US 12,282,829 B2
Techniques for data type detection with learned metadata
Anh Truong, Champaign, IL (US); Austin Grant Walters, Savoy, IL (US); and Jeremy Edward Goodsitt, Champaign, IL (US)
Assigned to Capital One Services, LLC, McLean, VA (US)
Filed by Capital One Services, LLC, McLean, VA (US)
Filed on Aug. 25, 2021, as Appl. No. 17/412,034.
Prior Publication US 2023/0064886 A1, Mar. 2, 2023
Int. Cl. G06F 16/00 (2019.01); G06N 20/00 (2019.01)

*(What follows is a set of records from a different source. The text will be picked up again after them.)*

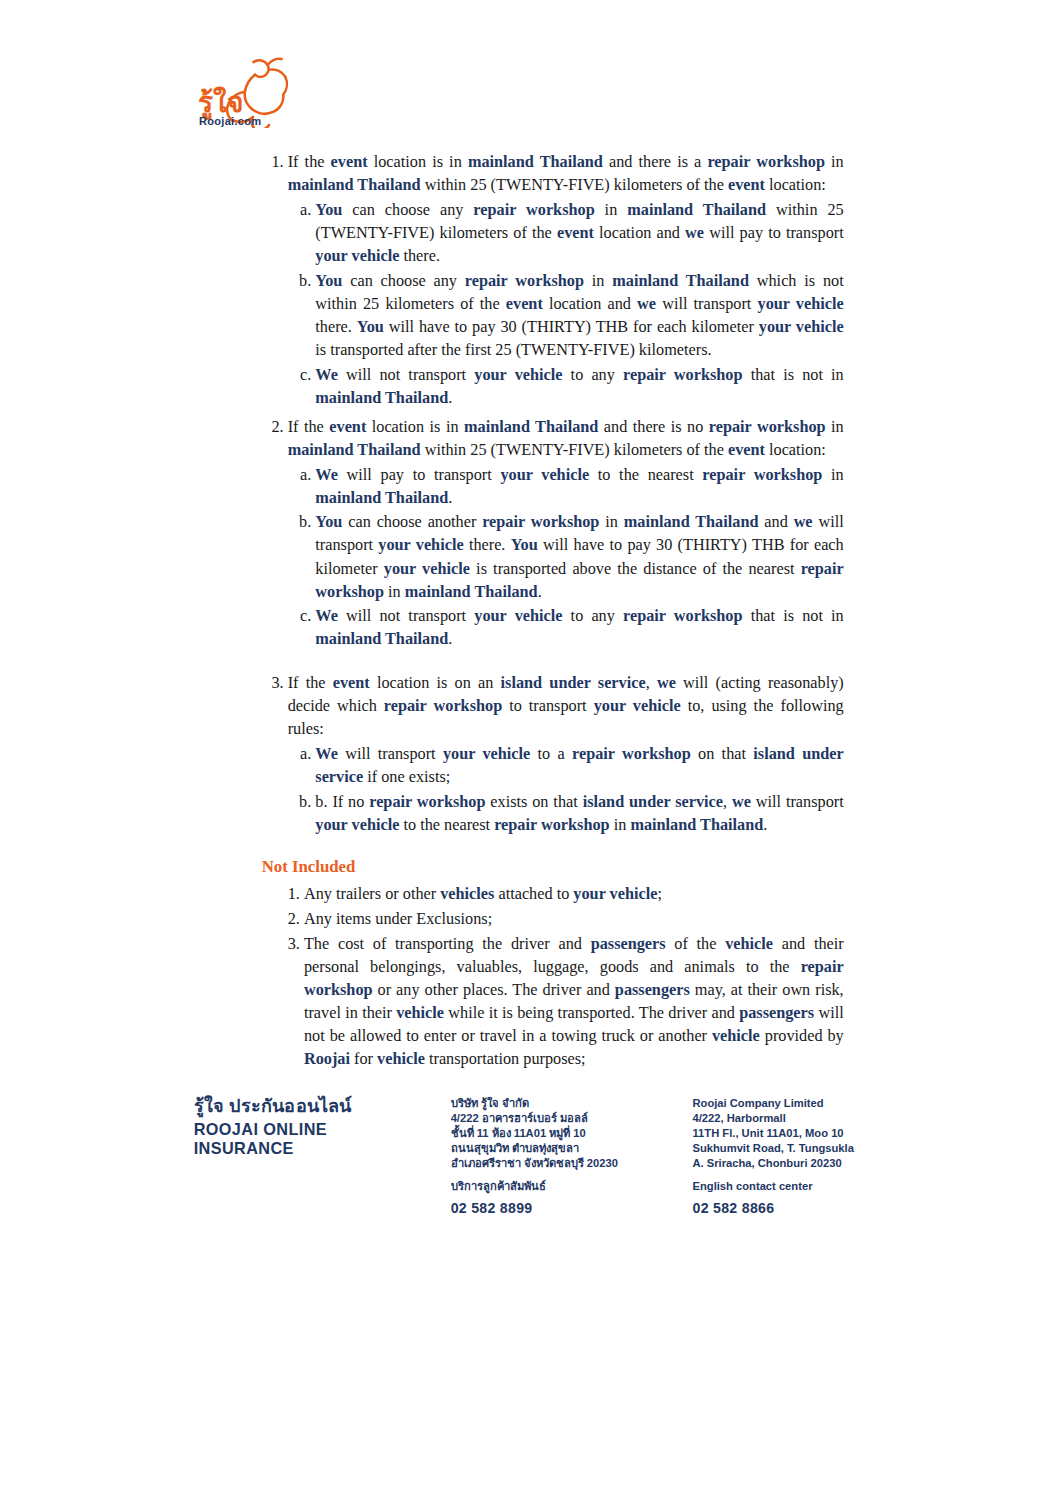รู้ใจ Roojai.com
If the event location is in mainland Thailand and there is a repair workshop in mainland Thailand within 25 (TWENTY-FIVE) kilometers of the event location:
You can choose any repair workshop in mainland Thailand within 25 (TWENTY-FIVE) kilometers of the event location and we will pay to transport your vehicle there.
You can choose any repair workshop in mainland Thailand which is not within 25 kilometers of the event location and we will transport your vehicle there. You will have to pay 30 (THIRTY) THB for each kilometer your vehicle is transported after the first 25 (TWENTY-FIVE) kilometers.
We will not transport your vehicle to any repair workshop that is not in mainland Thailand.
If the event location is in mainland Thailand and there is no repair workshop in mainland Thailand within 25 (TWENTY-FIVE) kilometers of the event location:
We will pay to transport your vehicle to the nearest repair workshop in mainland Thailand.
You can choose another repair workshop in mainland Thailand and we will transport your vehicle there. You will have to pay 30 (THIRTY) THB for each kilometer your vehicle is transported above the distance of the nearest repair workshop in mainland Thailand.
We will not transport your vehicle to any repair workshop that is not in mainland Thailand.
If the event location is on an island under service, we will (acting reasonably) decide which repair workshop to transport your vehicle to, using the following rules:
We will transport your vehicle to a repair workshop on that island under service if one exists;
b. If no repair workshop exists on that island under service, we will transport your vehicle to the nearest repair workshop in mainland Thailand.
Not Included
Any trailers or other vehicles attached to your vehicle;
Any items under Exclusions;
The cost of transporting the driver and passengers of the vehicle and their personal belongings, valuables, luggage, goods and animals to the repair workshop or any other places. The driver and passengers may, at their own risk, travel in their vehicle while it is being transported. The driver and passengers will not be allowed to enter or travel in a towing truck or another vehicle provided by Roojai for vehicle transportation purposes;
รู้ใจ ประกันออนไลน์
ROOJAI ONLINE INSURANCE
บริษัท รู้ใจ จำกัด
4/222 อาคารฮาร์เบอร์ มอลล์
ชั้นที่ 11 ห้อง 11A01 หมู่ที่ 10
ถนนสุขุมวิท ตำบลทุ่งสุขลา
อำเภอศรีราชา จังหวัดชลบุรี 20230
บริการลูกค้าสัมพันธ์
02 582 8899
Roojai Company Limited
4/222, Harbormall
11TH Fl., Unit 11A01, Moo 10
Sukhumvit Road, T. Tungsukla
A. Sriracha, Chonburi 20230
English contact center
02 582 8866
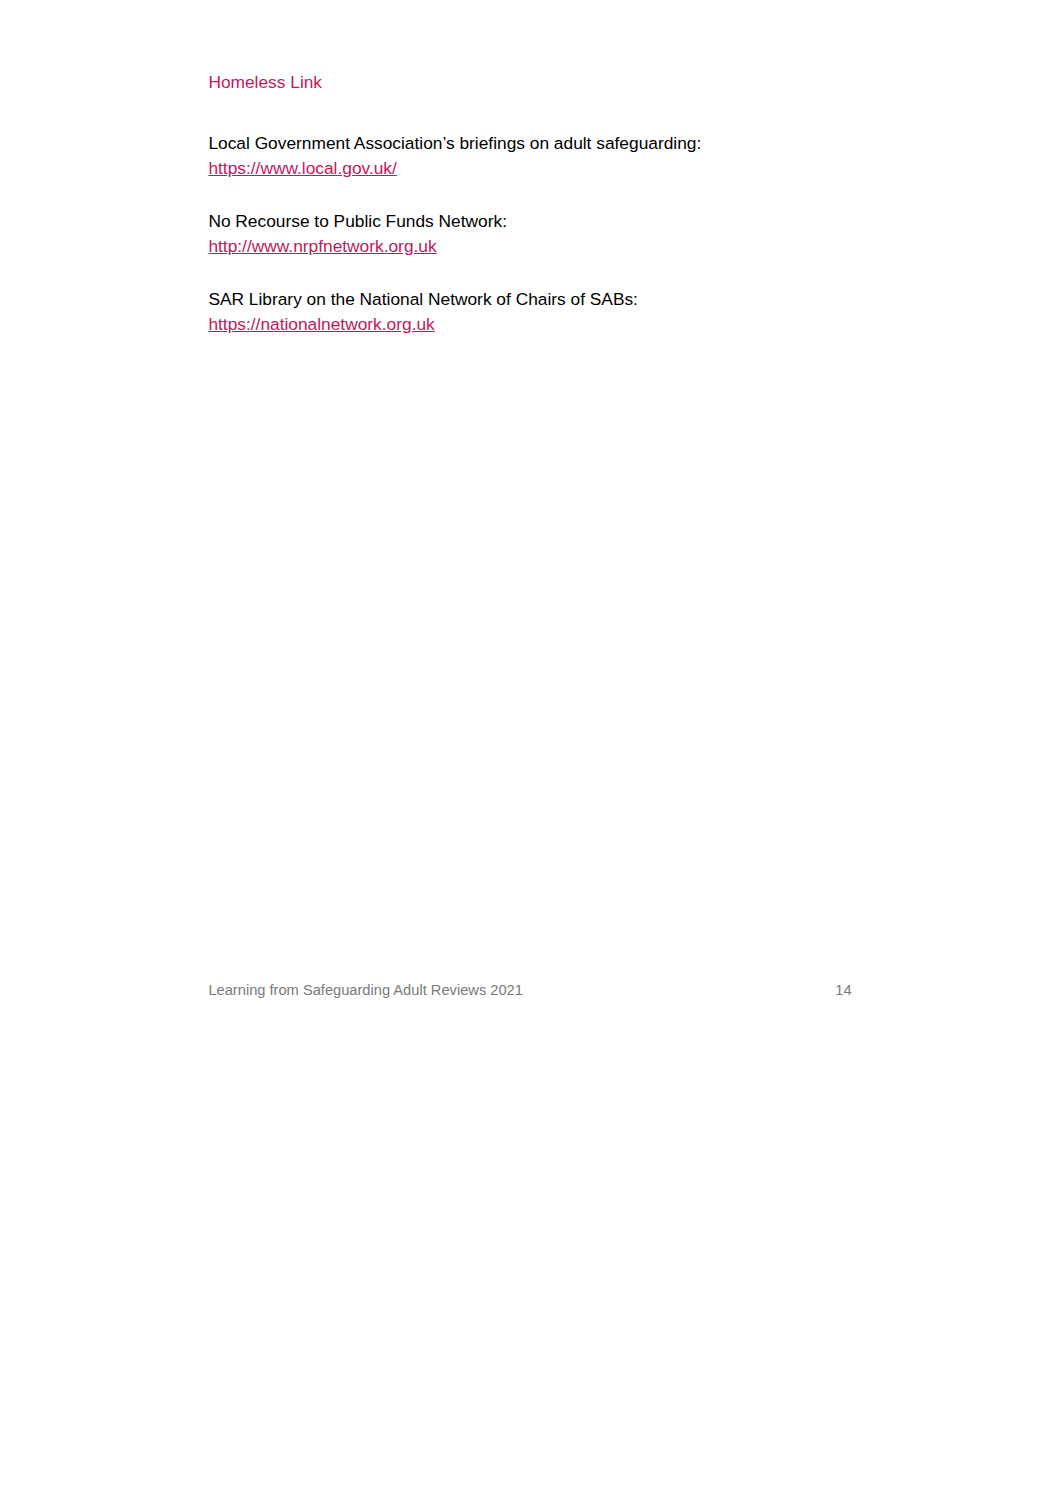Homeless Link
Local Government Association’s briefings on adult safeguarding:
https://www.local.gov.uk/
No Recourse to Public Funds Network:
http://www.nrpfnetwork.org.uk
SAR Library on the National Network of Chairs of SABs:
https://nationalnetwork.org.uk
Learning from Safeguarding Adult Reviews 2021 14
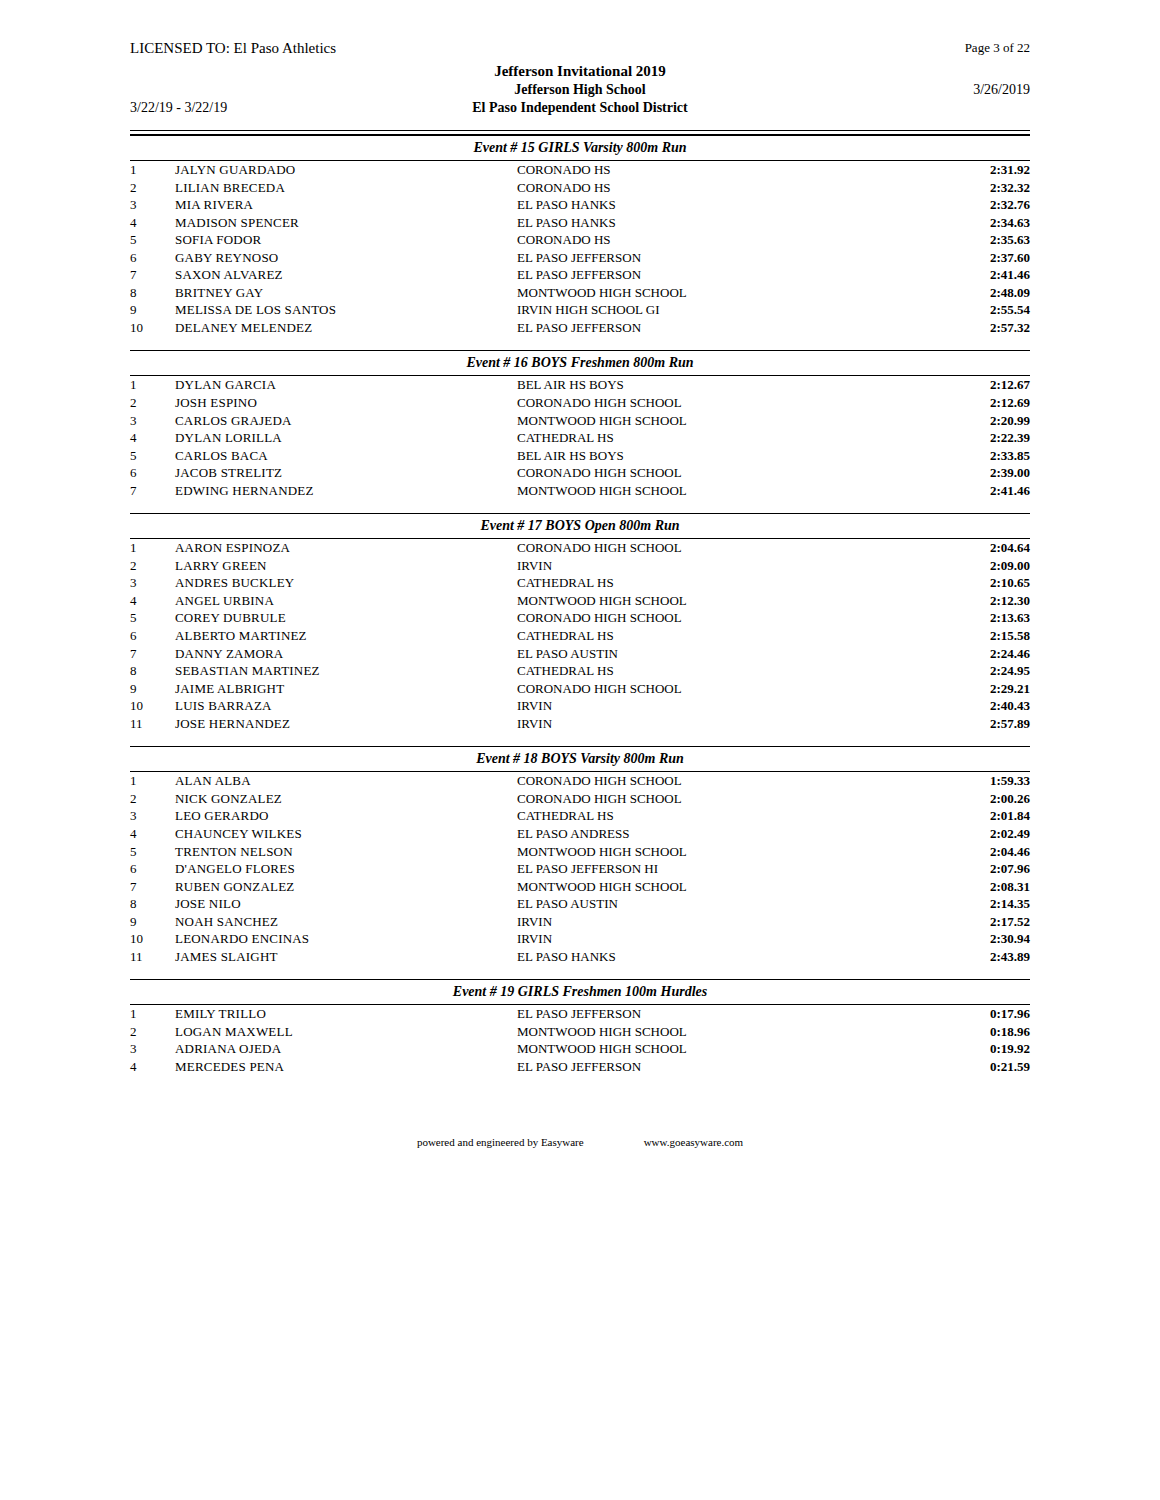LICENSED TO: El Paso Athletics
Page 3 of 22
Jefferson Invitational 2019
Jefferson High School
3/26/2019
3/22/19 - 3/22/19
El Paso Independent School District
Event # 15 GIRLS Varsity 800m Run
| 1 | JALYN GUARDADO | CORONADO HS | 2:31.92 |
| 2 | LILIAN BRECEDA | CORONADO HS | 2:32.32 |
| 3 | MIA RIVERA | EL PASO HANKS | 2:32.76 |
| 4 | MADISON SPENCER | EL PASO HANKS | 2:34.63 |
| 5 | SOFIA FODOR | CORONADO HS | 2:35.63 |
| 6 | GABY REYNOSO | EL PASO JEFFERSON | 2:37.60 |
| 7 | SAXON ALVAREZ | EL PASO JEFFERSON | 2:41.46 |
| 8 | BRITNEY GAY | MONTWOOD HIGH SCHOOL | 2:48.09 |
| 9 | MELISSA DE LOS SANTOS | IRVIN HIGH SCHOOL GI | 2:55.54 |
| 10 | DELANEY MELENDEZ | EL PASO JEFFERSON | 2:57.32 |
Event # 16 BOYS Freshmen 800m Run
| 1 | DYLAN GARCIA | BEL AIR HS BOYS | 2:12.67 |
| 2 | JOSH ESPINO | CORONADO HIGH SCHOOL | 2:12.69 |
| 3 | CARLOS GRAJEDA | MONTWOOD HIGH SCHOOL | 2:20.99 |
| 4 | DYLAN LORILLA | CATHEDRAL HS | 2:22.39 |
| 5 | CARLOS BACA | BEL AIR HS BOYS | 2:33.85 |
| 6 | JACOB STRELITZ | CORONADO HIGH SCHOOL | 2:39.00 |
| 7 | EDWING HERNANDEZ | MONTWOOD HIGH SCHOOL | 2:41.46 |
Event # 17 BOYS Open 800m Run
| 1 | AARON ESPINOZA | CORONADO HIGH SCHOOL | 2:04.64 |
| 2 | LARRY GREEN | IRVIN | 2:09.00 |
| 3 | ANDRES BUCKLEY | CATHEDRAL HS | 2:10.65 |
| 4 | ANGEL URBINA | MONTWOOD HIGH SCHOOL | 2:12.30 |
| 5 | COREY DUBRULE | CORONADO HIGH SCHOOL | 2:13.63 |
| 6 | ALBERTO MARTINEZ | CATHEDRAL HS | 2:15.58 |
| 7 | DANNY ZAMORA | EL PASO AUSTIN | 2:24.46 |
| 8 | SEBASTIAN MARTINEZ | CATHEDRAL HS | 2:24.95 |
| 9 | JAIME ALBRIGHT | CORONADO HIGH SCHOOL | 2:29.21 |
| 10 | LUIS BARRAZA | IRVIN | 2:40.43 |
| 11 | JOSE HERNANDEZ | IRVIN | 2:57.89 |
Event # 18 BOYS Varsity 800m Run
| 1 | ALAN ALBA | CORONADO HIGH SCHOOL | 1:59.33 |
| 2 | NICK GONZALEZ | CORONADO HIGH SCHOOL | 2:00.26 |
| 3 | LEO GERARDO | CATHEDRAL HS | 2:01.84 |
| 4 | CHAUNCEY WILKES | EL PASO ANDRESS | 2:02.49 |
| 5 | TRENTON NELSON | MONTWOOD HIGH SCHOOL | 2:04.46 |
| 6 | D'ANGELO FLORES | EL PASO JEFFERSON HI | 2:07.96 |
| 7 | RUBEN GONZALEZ | MONTWOOD HIGH SCHOOL | 2:08.31 |
| 8 | JOSE NILO | EL PASO AUSTIN | 2:14.35 |
| 9 | NOAH SANCHEZ | IRVIN | 2:17.52 |
| 10 | LEONARDO ENCINAS | IRVIN | 2:30.94 |
| 11 | JAMES SLAIGHT | EL PASO HANKS | 2:43.89 |
Event # 19 GIRLS Freshmen 100m Hurdles
| 1 | EMILY TRILLO | EL PASO JEFFERSON | 0:17.96 |
| 2 | LOGAN MAXWELL | MONTWOOD HIGH SCHOOL | 0:18.96 |
| 3 | ADRIANA OJEDA | MONTWOOD HIGH SCHOOL | 0:19.92 |
| 4 | MERCEDES PENA | EL PASO JEFFERSON | 0:21.59 |
powered and engineered by Easyware www.goeasyware.com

CPC G06N 20/00 (2019.01) 20 Claims
OG exemplary drawing
 
1. An apparatus, the apparatus comprising:
a processor; and
memory comprising instructions that when executed by the processor cause the processor to:
identify a set of data objects, the set of data objects comprising an array of values, wherein each data object in the set of data objects comprises a column value, a row value, and a data value;
determine a first group of data objects in the set of data objects, the first group of data objects corresponding to a first column in the array of values;
determine a second group of data objects in the set of data objects, the second group of data objects corresponding to a second column in the array of values;
concatenate data values from the first group of data objects with the data values from the second group of data objects in a row-wise manner to produce a concatenated group of data values;
determine at least one of a set of a plurality of embedding space parameters based on the concatenated group of data values, wherein the set of embedding space parameters define an embedding space comprising a plurality of dimensions; and
generate a set of object vectors, the set of object vectors comprising an object vector for each data object in the set of data objects, each object vector in the set of object vectors to include a set of dimension values and each dimension value in the set of dimension values to correspond to one of the plurality of dimensions in the embedding space, wherein a respective object vector for a respective data object is generated based on a respective column value of the respective data object, a respective row value of the respective data object, and the set of embedding space parameters.